Process of developing soft-skills is much like training in sports
Muhammad Ali’s words – “I hated every minute of training, but I said, “Don’t quit, suffer now and live the rest of your life as a champion.”
Motivational videos showing sportsmen or teams celebrating their success, aimed at goading you to aim for the same, rarely go on to tell you what it takes, or more importantly, what to expect in the journey of getting there.
Training to be good at a sport, especially team sport and the process of developing one’s soft skills or behavioural skills have many parallels. In either case, the assumption is that one wants to grow, be better at what they do and be successful in their chosen profession/sport.
It’s not easy, it takes time but the changes are permanent, with the added bonus of a multiplier effect. Personal experience coupled with many years of experience observing participants in my programs have given birth to the following insights:
It’s not about just knowing, it’s about knowing AND demonstrating
If you watch any sport even with anything more than a passing interest, you will see that failed stroke or that wrong kick and ‘know’ that it could have been done differently. You also know that it is a completely different thing to be out there in the middle and execute a plan to the same degree. So it is with soft skills – we know what good communication or great collaboration is about, but what matters is what we demonstrate.
The important thing is to continuously reflect on the gap and work to narrow the gap.
It’s more than just being good at what you do.
In sport, great natural skills help you get noticed and take you some distance, but if you aim to go further, the intensity of input changes dramatically – the focus shifts to building a strong foundation, building fitness, learning new skills, analysis of team mates & opponents and so on. Similarly, at the workplace, demonstrating knowledge and skills will give you the opportunity but if you do not overlay that with key people skills, you will remain where you are or grow very slowly.
It’s about practice & more practice and the results WILL come
Any world-class athlete puts in the hours, day after day, month after month, in season and off season, to get to the point where it is instinctive. So it is with soft skills - one has to realise that it’s a journey, and only constant and regular practice will yield result. A good team player can deliver results regardless of the domain they are in, or the product they are selling. These are skills for life.
Have you noticed how people who play sport tend to pick up any sport and play it fairly well very soon?

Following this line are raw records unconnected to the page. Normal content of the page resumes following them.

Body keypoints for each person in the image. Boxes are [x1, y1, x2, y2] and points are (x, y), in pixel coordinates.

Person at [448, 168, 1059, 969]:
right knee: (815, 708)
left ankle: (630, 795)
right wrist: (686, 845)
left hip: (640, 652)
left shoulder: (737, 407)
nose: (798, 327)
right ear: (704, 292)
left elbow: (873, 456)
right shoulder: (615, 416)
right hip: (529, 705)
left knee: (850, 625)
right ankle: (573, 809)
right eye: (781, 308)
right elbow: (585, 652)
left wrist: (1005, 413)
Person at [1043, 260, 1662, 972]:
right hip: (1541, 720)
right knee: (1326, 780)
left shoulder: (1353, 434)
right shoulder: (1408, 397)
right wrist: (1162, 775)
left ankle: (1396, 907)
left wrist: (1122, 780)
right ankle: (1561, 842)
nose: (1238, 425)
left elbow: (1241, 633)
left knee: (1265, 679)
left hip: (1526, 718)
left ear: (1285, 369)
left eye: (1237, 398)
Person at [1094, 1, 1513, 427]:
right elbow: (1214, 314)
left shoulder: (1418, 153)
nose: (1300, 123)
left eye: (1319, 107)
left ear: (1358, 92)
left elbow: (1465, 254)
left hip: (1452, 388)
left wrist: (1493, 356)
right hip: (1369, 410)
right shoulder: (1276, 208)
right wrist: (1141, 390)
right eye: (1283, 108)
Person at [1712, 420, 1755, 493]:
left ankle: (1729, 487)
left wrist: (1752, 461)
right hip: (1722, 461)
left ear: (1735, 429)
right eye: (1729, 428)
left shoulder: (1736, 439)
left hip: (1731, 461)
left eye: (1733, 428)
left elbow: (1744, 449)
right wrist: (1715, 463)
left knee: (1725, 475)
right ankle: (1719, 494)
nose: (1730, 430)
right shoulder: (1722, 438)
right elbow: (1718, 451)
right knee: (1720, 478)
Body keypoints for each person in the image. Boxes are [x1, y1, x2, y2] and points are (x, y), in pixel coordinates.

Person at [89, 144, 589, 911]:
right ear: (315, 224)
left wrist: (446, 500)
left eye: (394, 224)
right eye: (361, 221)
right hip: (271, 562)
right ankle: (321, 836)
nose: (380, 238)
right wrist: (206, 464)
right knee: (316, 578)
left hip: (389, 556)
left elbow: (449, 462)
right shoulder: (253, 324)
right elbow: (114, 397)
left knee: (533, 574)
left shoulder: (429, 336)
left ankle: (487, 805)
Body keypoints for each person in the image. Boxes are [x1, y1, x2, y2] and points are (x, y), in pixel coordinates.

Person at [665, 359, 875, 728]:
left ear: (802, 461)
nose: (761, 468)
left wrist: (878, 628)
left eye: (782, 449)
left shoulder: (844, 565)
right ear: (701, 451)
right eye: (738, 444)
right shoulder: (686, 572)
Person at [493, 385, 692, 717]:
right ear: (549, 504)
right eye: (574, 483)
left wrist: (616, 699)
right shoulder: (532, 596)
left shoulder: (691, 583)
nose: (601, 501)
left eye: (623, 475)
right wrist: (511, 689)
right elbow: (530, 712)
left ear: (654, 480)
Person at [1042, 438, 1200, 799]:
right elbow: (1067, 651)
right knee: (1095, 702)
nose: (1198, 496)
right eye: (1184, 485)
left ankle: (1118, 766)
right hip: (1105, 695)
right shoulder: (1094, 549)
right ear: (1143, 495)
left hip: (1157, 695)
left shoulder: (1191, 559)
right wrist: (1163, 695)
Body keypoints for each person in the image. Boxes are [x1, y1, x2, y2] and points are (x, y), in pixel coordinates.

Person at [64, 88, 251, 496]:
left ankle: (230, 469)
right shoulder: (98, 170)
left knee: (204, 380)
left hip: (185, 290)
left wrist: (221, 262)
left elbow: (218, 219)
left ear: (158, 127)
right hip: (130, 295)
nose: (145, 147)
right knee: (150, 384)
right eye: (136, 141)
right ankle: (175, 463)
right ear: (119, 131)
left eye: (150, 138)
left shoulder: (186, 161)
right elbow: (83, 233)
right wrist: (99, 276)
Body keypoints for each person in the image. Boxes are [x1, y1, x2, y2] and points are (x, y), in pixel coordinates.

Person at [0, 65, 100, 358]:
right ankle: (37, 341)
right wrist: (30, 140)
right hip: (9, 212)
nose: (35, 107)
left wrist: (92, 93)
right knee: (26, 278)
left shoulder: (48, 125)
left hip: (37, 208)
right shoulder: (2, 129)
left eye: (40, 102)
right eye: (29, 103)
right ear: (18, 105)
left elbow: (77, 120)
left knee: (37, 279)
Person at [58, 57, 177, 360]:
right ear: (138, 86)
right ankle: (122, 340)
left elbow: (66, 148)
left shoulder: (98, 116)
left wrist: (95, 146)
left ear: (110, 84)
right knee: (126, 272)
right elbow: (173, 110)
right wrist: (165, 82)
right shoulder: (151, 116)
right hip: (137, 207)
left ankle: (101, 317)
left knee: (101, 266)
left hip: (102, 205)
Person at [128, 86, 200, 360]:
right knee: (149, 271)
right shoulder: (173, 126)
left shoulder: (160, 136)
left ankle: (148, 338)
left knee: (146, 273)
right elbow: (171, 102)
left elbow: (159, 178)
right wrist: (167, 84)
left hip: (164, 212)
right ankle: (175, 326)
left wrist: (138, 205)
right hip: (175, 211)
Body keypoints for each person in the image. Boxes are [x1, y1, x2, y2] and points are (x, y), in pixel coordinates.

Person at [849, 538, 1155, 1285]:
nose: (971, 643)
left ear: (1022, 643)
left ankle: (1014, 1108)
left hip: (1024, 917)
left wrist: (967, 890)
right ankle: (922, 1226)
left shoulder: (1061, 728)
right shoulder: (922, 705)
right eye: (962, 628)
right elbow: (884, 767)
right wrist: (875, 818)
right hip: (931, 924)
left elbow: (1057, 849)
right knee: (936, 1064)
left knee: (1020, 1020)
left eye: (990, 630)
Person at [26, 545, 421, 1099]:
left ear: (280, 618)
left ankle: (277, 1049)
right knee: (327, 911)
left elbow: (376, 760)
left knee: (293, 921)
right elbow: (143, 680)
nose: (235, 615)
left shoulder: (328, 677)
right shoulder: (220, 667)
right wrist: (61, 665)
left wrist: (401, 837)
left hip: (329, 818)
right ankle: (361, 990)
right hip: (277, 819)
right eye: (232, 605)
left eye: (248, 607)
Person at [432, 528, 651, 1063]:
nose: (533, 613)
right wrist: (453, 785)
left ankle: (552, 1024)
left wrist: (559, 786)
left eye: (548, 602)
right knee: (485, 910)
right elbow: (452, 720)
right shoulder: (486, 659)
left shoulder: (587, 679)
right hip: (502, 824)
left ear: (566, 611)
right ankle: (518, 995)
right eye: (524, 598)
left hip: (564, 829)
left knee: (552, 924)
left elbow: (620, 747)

It’s not just play, its Interplay
Especially in team sport, It’s the ability to play WITH others and exploit each other’s abilities that creates success. If you do not respect this fact, eventually you will fall out with the people you are playing with, resulting in a sub optimal results/career. If Messi is a phenomenon in Barca, it is the partnership with his midfielders that allows him to shine. It must take willful action on the part of Messi, his coach and the extended team to create that equation. And the body language on the pitch shows this to be true. On the flip side, the same Messi in the national team of Argentina has won almost no silverware, even with a host of other stars in the side.
People skills are not just about you being good, unfortunately it about other people, and these people keep changing, be it team mates, peers, clients and bosses. One has to acknowledge this fact and consciously build relationships that work.
It’s not one thing, it’s many aspects of the game
Excepting a few legends of the game, most athletes don’t come blessed with equal proficiency in all aspects of the game. Champions focus on the parts where they are lacking and work at improving those aspects. They are not focused on the past, they are focused on what lies ahead, they are focused on the Delta.
It’s the same with our behavioural skills. Some of us are objective and meticulous, but are challenged in crises situations or struggle to be spontaneous. Some of us are popular and soft with people but struggle with difficult team mates, collaborators and so on. Our strengths get us some distance, but to grow from there on, we need to reflect on our improvement areas and willfully work at improving upon them.
You can’t fake it!
This is not truer anywhere more than in competitive sport. One’s frailties or weaknesses are exposed quickly and then it’s difficult to recover, or worse still, one is written off for good before you’ve had a chance to make a comeback.
You win some, you lose some but true respect in sport comes from the sincerity of effort and honesty of intent. It is the same with people skills. A transactional style of working and shallow acts of camaraderie are seen through easily and people will stop relying on you as a team-mate, which can in turn have an adverse impact as one aims to climb up the corporate ladder.